» **Your task**: From the first line of the entries below through the line bearing "nil&.foo no crash", write out each line exactly. Omit pictures.

» **Available data**:
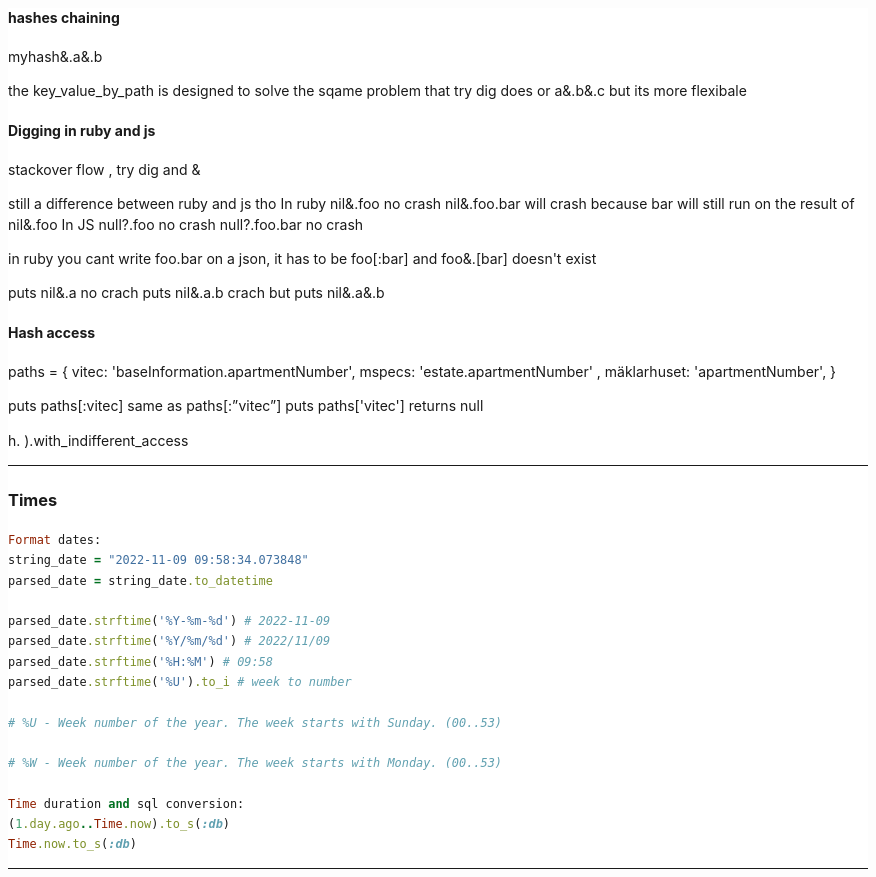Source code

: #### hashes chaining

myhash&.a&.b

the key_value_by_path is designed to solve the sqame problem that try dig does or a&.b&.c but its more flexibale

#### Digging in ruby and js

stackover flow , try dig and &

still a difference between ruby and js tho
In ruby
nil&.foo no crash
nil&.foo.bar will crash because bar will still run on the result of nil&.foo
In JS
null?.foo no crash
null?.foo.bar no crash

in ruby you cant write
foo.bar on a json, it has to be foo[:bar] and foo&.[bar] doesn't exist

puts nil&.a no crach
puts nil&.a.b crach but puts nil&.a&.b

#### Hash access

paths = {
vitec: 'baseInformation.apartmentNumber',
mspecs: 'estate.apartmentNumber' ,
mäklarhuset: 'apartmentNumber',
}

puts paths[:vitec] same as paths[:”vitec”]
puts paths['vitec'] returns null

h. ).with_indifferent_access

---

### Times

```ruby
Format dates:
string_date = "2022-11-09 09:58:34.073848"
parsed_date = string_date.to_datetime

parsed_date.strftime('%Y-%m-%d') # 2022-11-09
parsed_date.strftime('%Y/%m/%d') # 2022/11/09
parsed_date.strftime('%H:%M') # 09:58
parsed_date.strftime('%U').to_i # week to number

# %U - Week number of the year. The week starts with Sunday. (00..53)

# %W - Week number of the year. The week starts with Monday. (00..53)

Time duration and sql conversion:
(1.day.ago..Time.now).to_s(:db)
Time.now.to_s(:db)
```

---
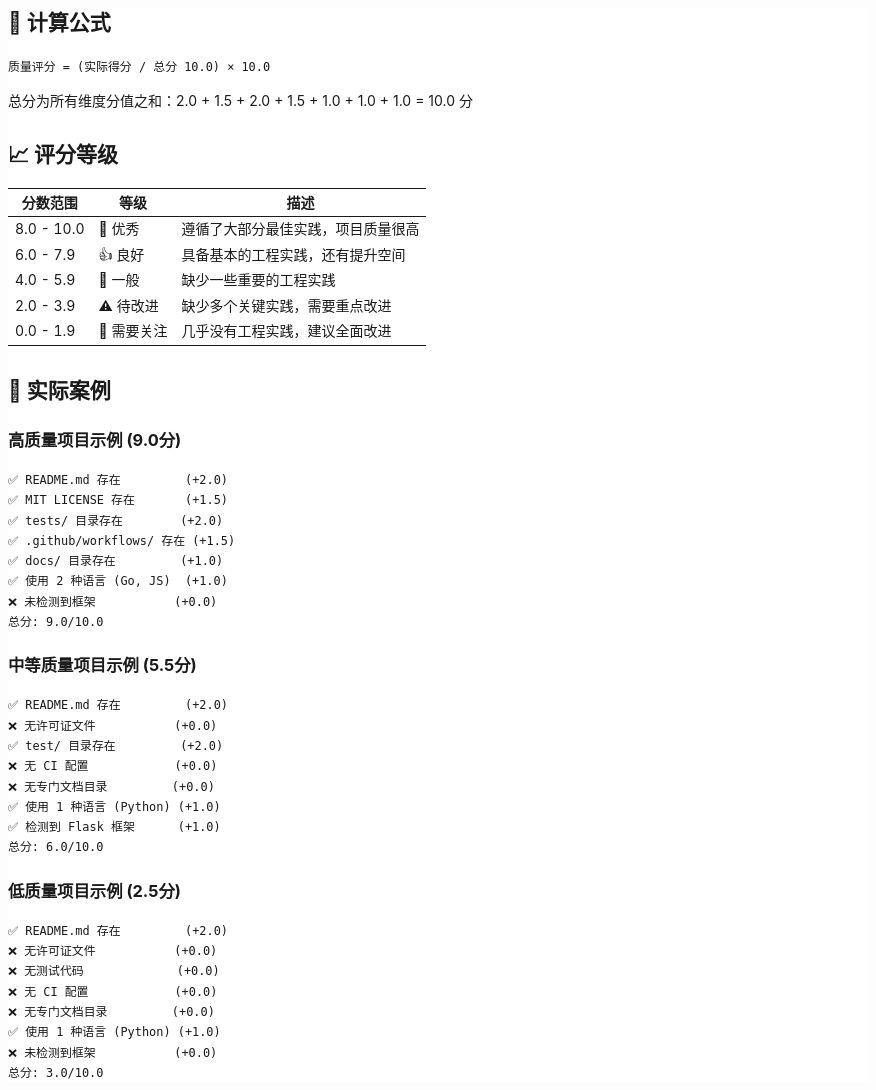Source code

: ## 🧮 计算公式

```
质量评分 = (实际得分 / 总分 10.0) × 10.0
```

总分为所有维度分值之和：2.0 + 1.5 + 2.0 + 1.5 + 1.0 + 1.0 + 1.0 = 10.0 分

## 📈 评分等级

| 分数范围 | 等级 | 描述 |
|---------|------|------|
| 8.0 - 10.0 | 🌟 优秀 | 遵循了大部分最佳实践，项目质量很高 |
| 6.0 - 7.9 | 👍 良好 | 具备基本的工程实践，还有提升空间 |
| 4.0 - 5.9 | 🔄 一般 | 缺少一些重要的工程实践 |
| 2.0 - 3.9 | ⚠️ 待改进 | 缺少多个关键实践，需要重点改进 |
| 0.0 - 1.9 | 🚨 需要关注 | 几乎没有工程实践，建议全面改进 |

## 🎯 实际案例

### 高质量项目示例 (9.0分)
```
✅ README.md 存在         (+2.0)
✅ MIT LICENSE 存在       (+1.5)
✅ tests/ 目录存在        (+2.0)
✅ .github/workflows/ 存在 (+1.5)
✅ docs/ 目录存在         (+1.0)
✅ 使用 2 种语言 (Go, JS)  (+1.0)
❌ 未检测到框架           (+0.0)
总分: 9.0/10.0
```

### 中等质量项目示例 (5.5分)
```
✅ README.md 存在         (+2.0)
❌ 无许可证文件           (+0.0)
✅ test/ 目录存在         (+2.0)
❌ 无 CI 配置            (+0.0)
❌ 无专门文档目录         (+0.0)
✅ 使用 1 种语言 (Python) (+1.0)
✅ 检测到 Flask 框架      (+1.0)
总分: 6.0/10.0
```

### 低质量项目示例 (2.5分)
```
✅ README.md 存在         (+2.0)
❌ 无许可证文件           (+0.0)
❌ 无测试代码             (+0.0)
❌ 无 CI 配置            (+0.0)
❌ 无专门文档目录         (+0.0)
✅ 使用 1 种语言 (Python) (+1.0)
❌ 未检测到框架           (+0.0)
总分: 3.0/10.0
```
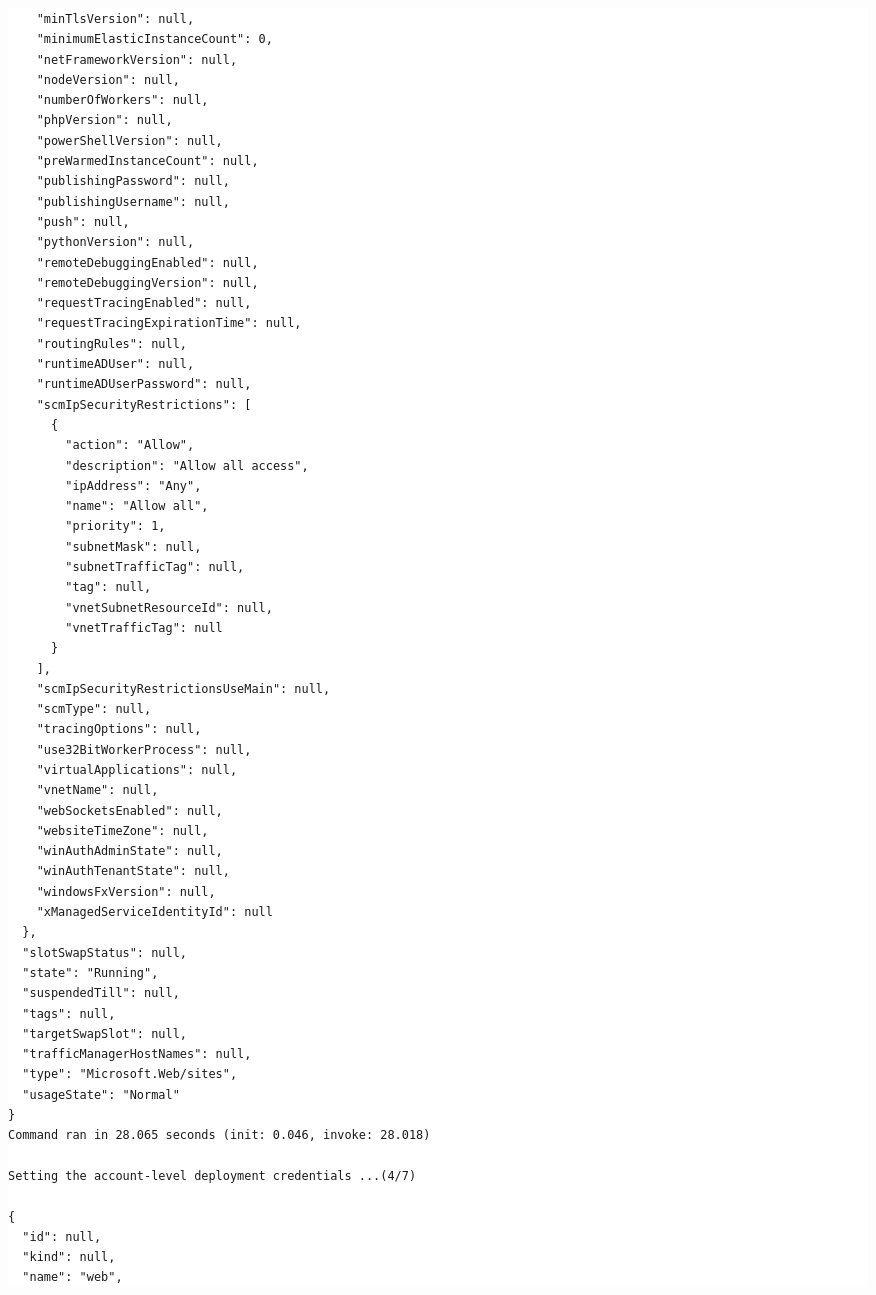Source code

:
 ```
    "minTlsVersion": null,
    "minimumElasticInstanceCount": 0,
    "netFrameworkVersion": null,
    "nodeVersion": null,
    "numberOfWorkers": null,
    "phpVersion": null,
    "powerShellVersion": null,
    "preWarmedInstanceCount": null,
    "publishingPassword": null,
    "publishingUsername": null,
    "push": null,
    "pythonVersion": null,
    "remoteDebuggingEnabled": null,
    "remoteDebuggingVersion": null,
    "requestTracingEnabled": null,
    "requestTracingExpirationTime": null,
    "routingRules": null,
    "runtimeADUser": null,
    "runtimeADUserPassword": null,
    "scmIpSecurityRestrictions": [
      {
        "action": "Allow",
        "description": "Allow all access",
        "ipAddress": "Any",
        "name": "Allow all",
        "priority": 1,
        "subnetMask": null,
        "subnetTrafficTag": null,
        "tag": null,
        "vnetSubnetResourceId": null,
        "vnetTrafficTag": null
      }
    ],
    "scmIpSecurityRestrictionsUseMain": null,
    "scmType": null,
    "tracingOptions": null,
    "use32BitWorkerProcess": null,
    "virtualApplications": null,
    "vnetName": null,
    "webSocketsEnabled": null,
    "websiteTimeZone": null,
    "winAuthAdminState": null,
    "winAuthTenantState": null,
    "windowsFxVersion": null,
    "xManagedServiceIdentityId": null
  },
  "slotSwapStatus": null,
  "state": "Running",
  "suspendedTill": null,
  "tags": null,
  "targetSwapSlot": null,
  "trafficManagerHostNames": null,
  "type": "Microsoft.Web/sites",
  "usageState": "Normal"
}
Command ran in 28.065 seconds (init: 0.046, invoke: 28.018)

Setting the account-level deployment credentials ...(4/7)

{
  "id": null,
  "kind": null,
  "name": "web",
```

» **Answer to the problem**:
Source code

: #### hashes chaining

myhash&.a&.b

the key_value_by_path is designed to solve the sqame problem that try dig does or a&.b&.c but its more flexibale

#### Digging in ruby and js

stackover flow , try dig and &

still a difference between ruby and js tho
In ruby
nil&.foo no crash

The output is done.